Klinik Ria Beauty Gunakan Alat Ilegal, Pemilik Janji Bisa Hilangkan Bopeng
JAKARTA, KOMPAS.com – Dirreskrimum Polda Metro Jaya Kombes Pol Wira Satya Triputra mengatakan, klinik kecantikan Ria Beauty menggunakan alat ilegal dalam praktiknya.
Pemilik menjanjikan kepada setiap pasiennya dapat menghilangkan bopeng pada wajah.
"Tersangka dengan sengaja mengambil keuntungan dengan cara membuka jasa menghilangkan bopeng pada wajah dengan cara digosok menggunakan alat GTS roller yang belum memiliki izin edar," ujar Wira di Polda Metro Jaya, Jumat (6/12/2024).
Namun, Wira menegaskan bahwa praktik yang dilakukan dengan menggunakan alat tanpa izin tersebut justru bisa menyebabkan luka.
"Jaringan kulit menjadi luka,” ujar Wira.
Dalam menjalani praktiknya di klinik tersebut, Ria terbukti tanpa izin yang sah.
Ria yang merupakan sarjana perikanan, mengaku memiliki sertifikat pelatihan untuk mengklaim dirinya kepada pelanggan memiliki kompetensi sebagai tenaga medis.

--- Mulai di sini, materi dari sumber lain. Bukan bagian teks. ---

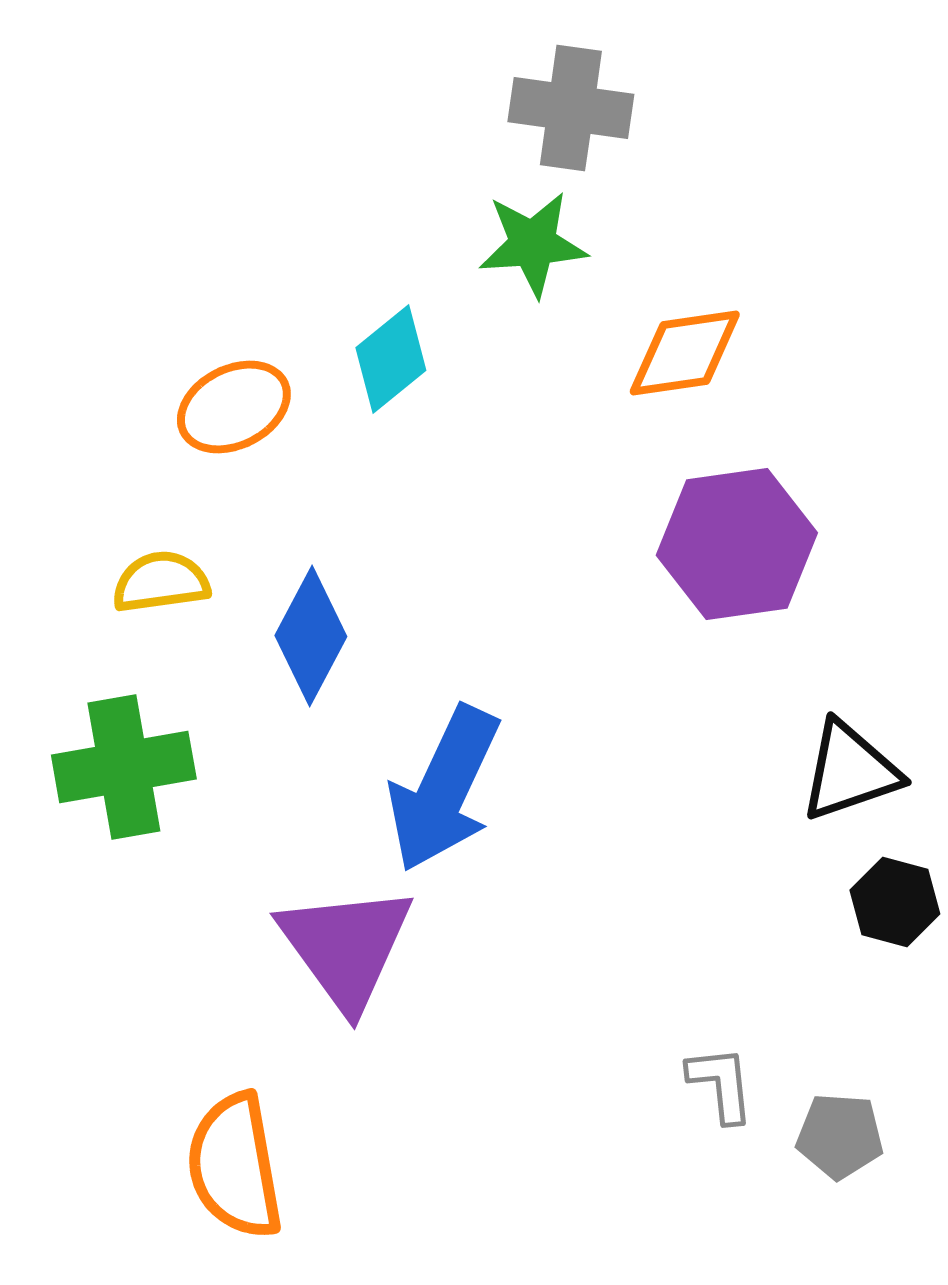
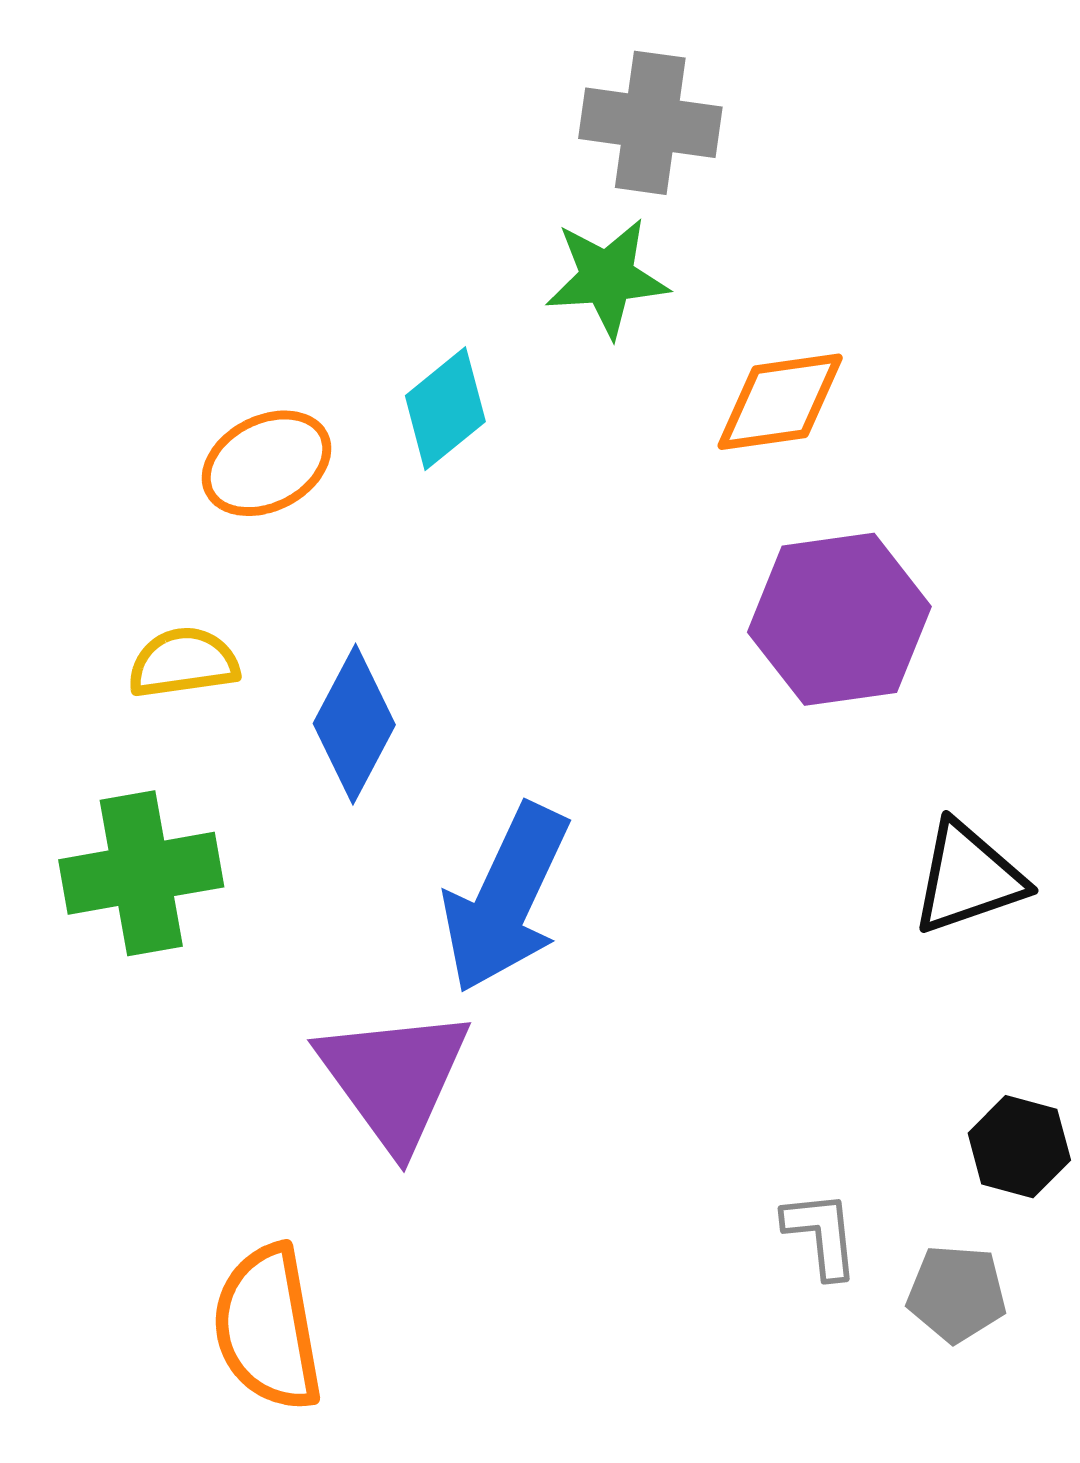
black hexagon: (895, 902) -> (1019, 1147), moved

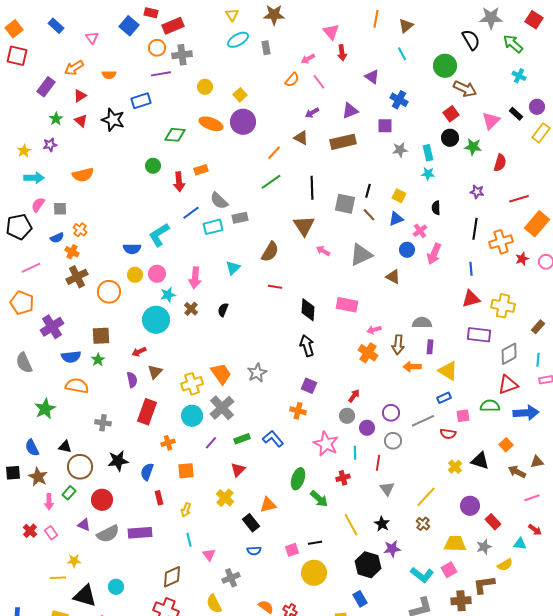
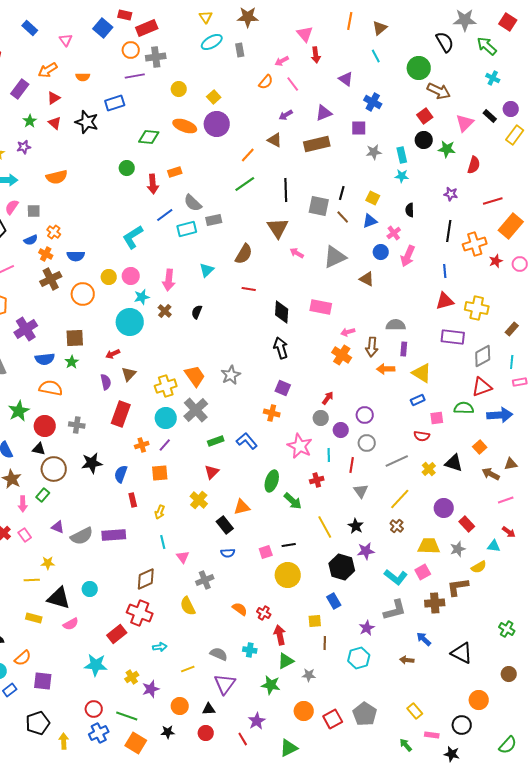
blue semicircle: (132, 249) -> (76, 256), moved
gray line: (423, 421) -> (397, 461), moved
purple line: (211, 443) -> (165, 445), moved
red circle: (102, 500) -> (45, 426), moved

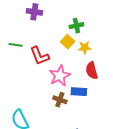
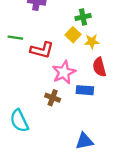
red L-shape: (40, 56) -> (42, 50), turned -55
brown cross: (60, 100) -> (53, 98), moved

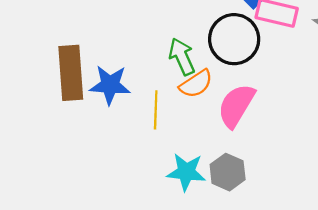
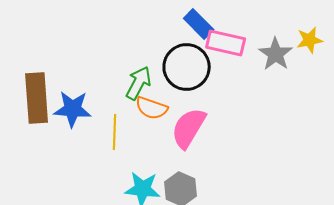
green arrow: (182, 57) -> (139, 83), turned 52
orange semicircle: (196, 84) -> (152, 108), turned 52

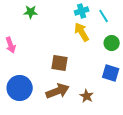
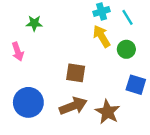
green star: (31, 12) -> (34, 23), moved
green circle: (112, 43) -> (126, 49), moved
brown star: (87, 96) -> (107, 112), size x1.5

"Serum yang tidak memenuhi standar keamanan, di mana tersangka mengaku memiliki kompetensi yang sah dengan didukung oleh sertifikat pelatihan yang dia miliki,” ujar Wira.
Praktik kecantikan ilegal itu akhirnya terbongkar setelah Subdit Renakta Ditreskrimum Polda Metro Jaya mendapatkan informasi dari masyarakat.
Berbekal informasi ini, penyidik berpura-pura menjadi calon pelanggan dan menanyakan melalui WhatsApp tentang treatment derma roller pada Kamis (14/12/2024).
“Oleh admin Ria Beauty dimintai identitas foto dan foto wajah. Kemudian diberitahukan biayanya senilai Rp 15 juta. Jika berminat, segera membayar DP sebesar Rp 1 juta,” ujar Wira.
Satu hari setelahnya, penyidik diundang ke sebuah grup WhatsApp bernama Derma Roller Jakarta Desember, yang di dalam grup tersebut terdapat sembilan calon pasien lainnya.
Beberapa hari kemudian, penyidik menerima informasi dari grup tersebut bahwa jadwal treatment derma roller akan berlangsung di hotel kawasan Kuningan pada 1 Desember 2024.
Saat hari tiba, polisi menggerebek kamar 2028 di tempat kejadian perkara (TKP). Di sana, Ria dan asistennya, DN, ditangkap saat tengah menerima tujuh pasien.
Akibat tindakannya, Ria dan DN dijerat dengan Pasal 435 jo. Pasal 138 ayat (2) dan/atau ayat (3) dan/atau Pasal 439 jo. Pasal 441 ayat (2) Undang-Undang Republik Indonesia Nomor 17 Tahun 2023 tentang Kesehatan.
Mereka terancam hukuman penjara maksimal 12 tahun atau denda hingga Rp 5 miliar.